STRUCTURAL ANALYSIS OF GOLD MINERALIZATION IN THE SOUTHERN EUREKA MINING DISTRICT, NEVADA: A PREDICTIVE STRUCTURAL SETTING FOR CARLIN-TYPE GOLD DEPOSITS
Bedrock units in the map area consist of Cambrian-Devonian carbonates and Late Eocene volcanics. Four distinct structural systems are defined, including Early Cretaceous folds and thrust faults, and three overprinting sets of normal faults: 1) 1st-order (km-scale offset), N-striking faults; 2) 2nd-order (10’s to 100’s m-offset), N-striking faults, and 3) 3rd-order (m-scale offset), E-striking faults that offset Late Eocene jasperoid bodies. The 1st- and 2nd-order faults are interpreted to be contemporary, cut Late Cretaceous intrusions and an associated contact metamorphic aureole, and are overlapped by a Late Eocene sub-volcanic unconformity.

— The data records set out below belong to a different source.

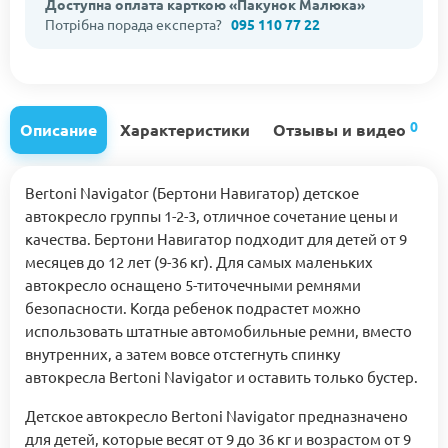
Доступна оплата карткою «Пакунок Малюка»
Потрібна порада експерта?
095 110 77 22
0
Описание
Характеристики
Отзывы и видео
Bertoni Navigator (Бертони Навигатор) детское
автокресло группы 1-2-3, отличное сочетание цены и
качества. Бертони Навигатор подходит для детей от 9
месяцев до 12 лет (9-36 кг). Для самых маленьких
автокресло оснащено 5-титочечными ремнями
безопасности. Когда ребенок подрастет можно
использовать штатные автомобильные ремни, вместо
внутренних, а затем вовсе отстегнуть спинку
автокресла Bertoni Navigator и оставить только бустер.
Детское автокресло Bertoni Navigator предназначено
для детей, которые весят от 9 до 36 кг и возрастом от 9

The 2nd-order faults form a km-scale accommodation zone that transfers slip between 1st-order faults. Within such accommodation zones, wall-damage zones are predicted to provide hydrothermal fluid pathways and localize mineralization. Carlin-type gold mineralization within Cambrian rocks is spatially-coincident with a set of 2nd-order, wall-damage zone faults, in the immediate footwall of a 1st-order fault.
The map area contains several favorable structural conditions for Carlin-type gold mineralization, including: 1) normal fault systems that pre-date or are contemporary with Eocene gold mineralization; 2) complex normal fault interactions in an accommodation fault zone, including zones of dense fault intersections, antithetic normal faults, and fault-damage zones. This structural setting was fundamental for generating a network of open-system fluid pathways, which created an ideal architecture for Carlin-type mineralization, and can be used as a predictive tool for exploration elsewhere.